If you’ve never heard the term, it refers to the practice of ending all communication with a person.
When someone ghosts you, they sever their connection with you and ignore your messages. They pull a disappearing act and pretend they no longer exist. They become a ghost.
It happens in friendships. Instead of having a difficult conversation about a conflict, your friend simply ignores you.
It happens after job interviews. Instead of telling candidates that they didn’t get the job, the employer doesn’t respond to follow-ups.
It happens in dating. You go on a few dates, and he decides he’s not into you. Instead of honestly and gently letting you know, he “solves the problem” by unexpectedly cutting off all communication with you.
Before I go any further, a huge caveat: If you’re in an abusive relationship, cutting off all contact makes perfect sense. But the adoption of ghosting as a general communication style in non-abusive relationships doesn’t.
When you ghost, you do a disservice both to yourself and to the person you’re ghosting.
Yes, it’s uncomfortable to tell a friend that he hurt you, to explain to a job candidate that she’s not the right fit, or to tell a partner that you want to break up.
But it’s far worse—downright cruel—to ghost. Ghosting puts all the burden on the person being ghosted. When you ghost someone, you leave them in a state of profound uncertainty about what’s going on. If they’re like most human beings, they’ll assume the worst. What did I do wrong? Was it something I did or said? What’s wrong with me?
People who ghost often can’t handle discomfort. Instead, they adopt ghosting to avoid saying “no” or learning to communicate conflict in a healthy way.
Healthy conflict is a source of growth. It’s something to be embraced, not erased.
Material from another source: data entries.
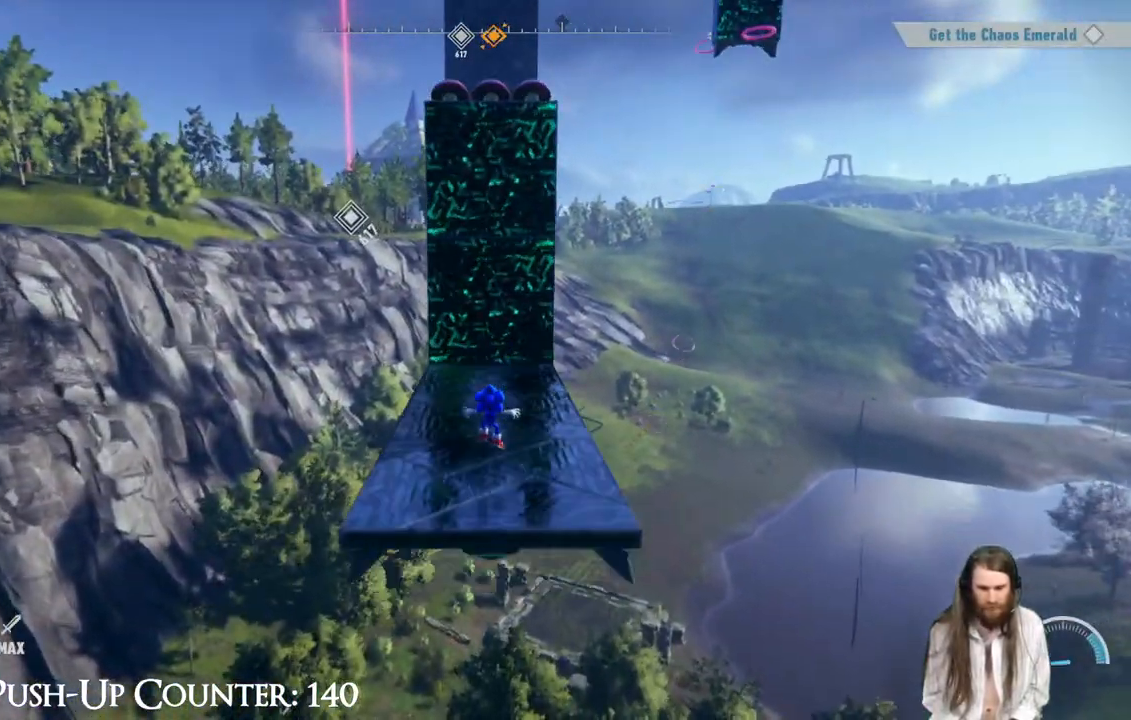
{"buttons": ["R2"], "left_stick": "up", "right_stick": "center", "events": [[283, "R2", "down"]]}
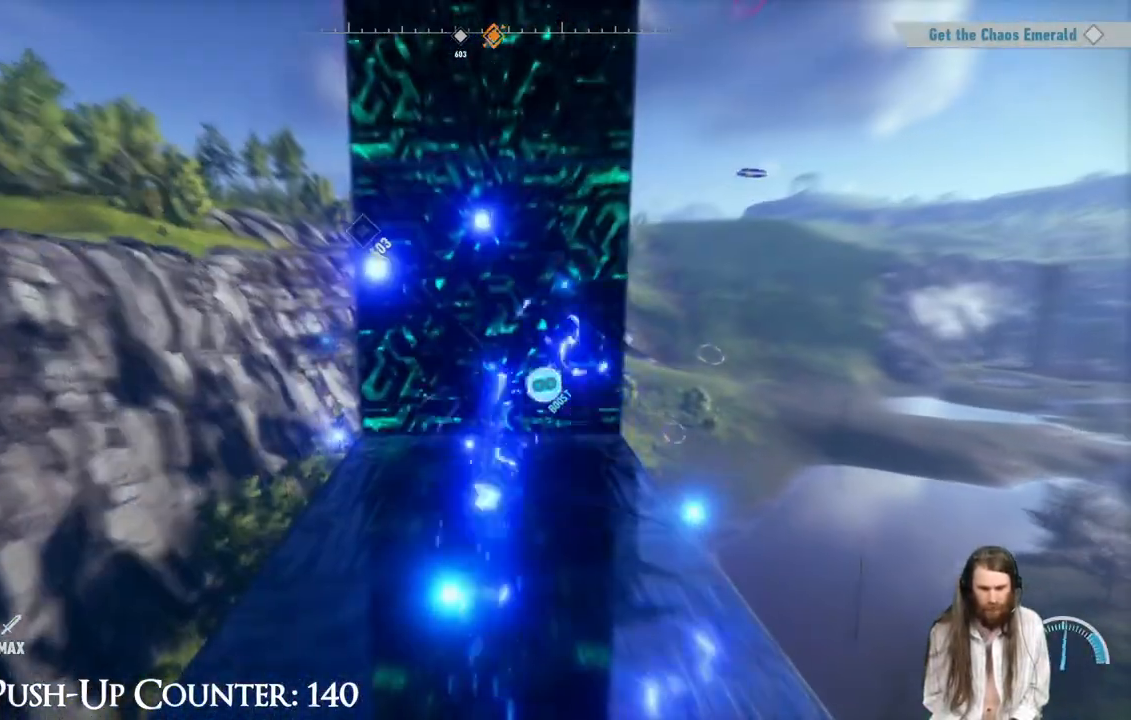
{"buttons": ["R2"], "left_stick": "up", "right_stick": "center", "events": []}
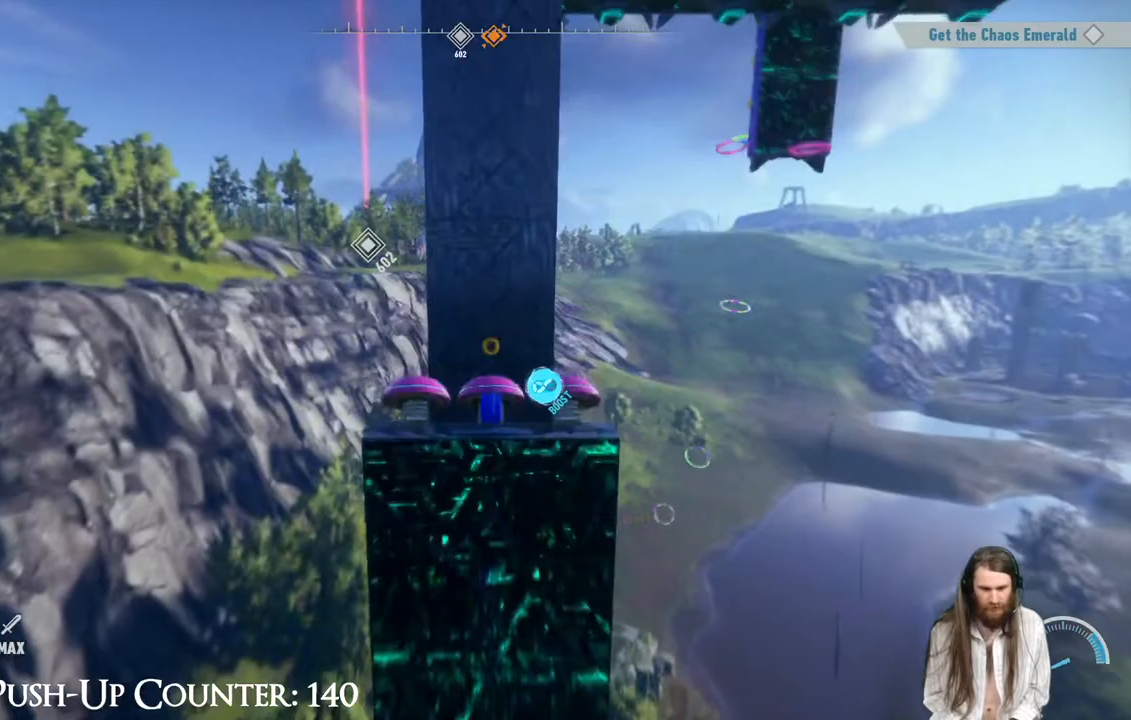
{"buttons": [], "left_stick": "up", "right_stick": "center", "events": [[367, "R2", "up"]]}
Discomfort, from a place of care, is one of the biggest gifts you can give to someone. Looking back on my life, my most important moments of growth happened when someone shared inconvenient truths with me. And even though I felt uncomfortable, the short-term pain was followed by long-term gratitude to the person who told me what I needed to hear.
This doesn’t mean acting like a jerk and humiliating people. But it does mean gently sharing what you feel—instead of ignoring the other person.
So take a moment to say “I’m feeling hurt, and here’s why” or “We hired another candidate, and here’s why” or “I need to pause this relationship, and here’s why.”
Above all, remember that there’s a living, breathing human being on the other end of the screen.